(Photos with calibration data):
########

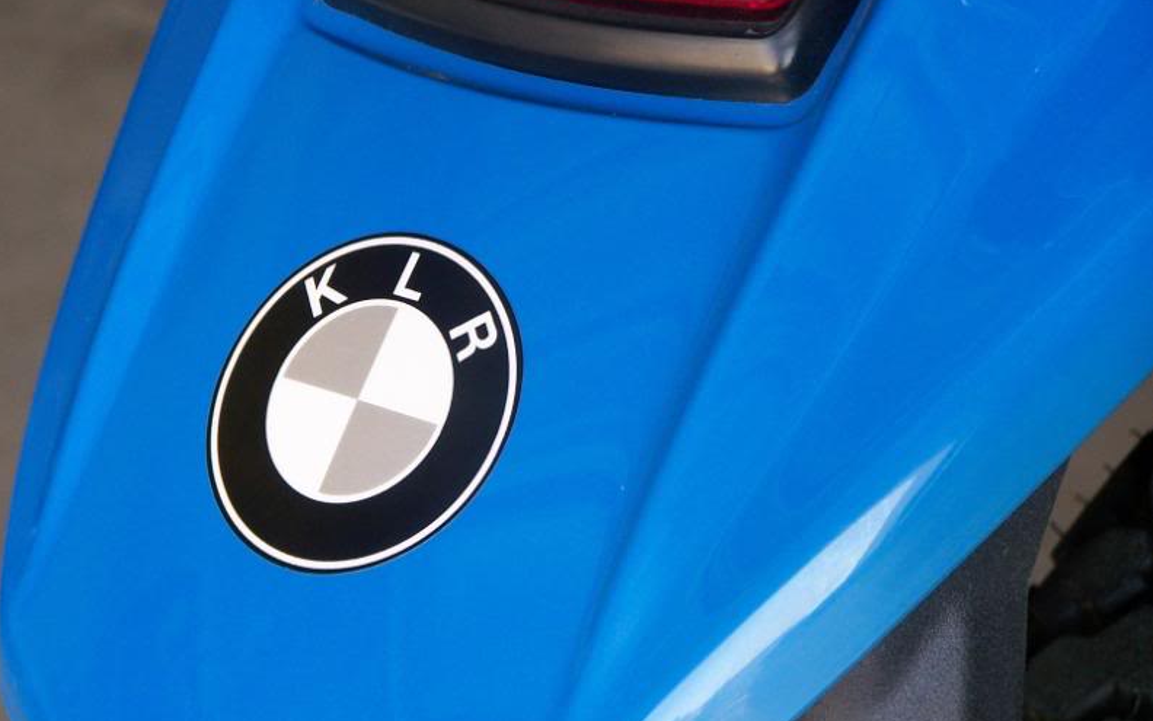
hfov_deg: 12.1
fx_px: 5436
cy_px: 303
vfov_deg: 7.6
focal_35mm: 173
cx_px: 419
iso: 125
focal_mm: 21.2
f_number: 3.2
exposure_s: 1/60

########

(Problem to work on):
Write out the data in full and exactly as given, though without the images.

(Solution):
hfov_deg: 12.1
fx_px: 5436
cy_px: 303
vfov_deg: 7.6
focal_35mm: 173
cx_px: 419
iso: 125
focal_mm: 21.2
f_number: 3.2
exposure_s: 1/60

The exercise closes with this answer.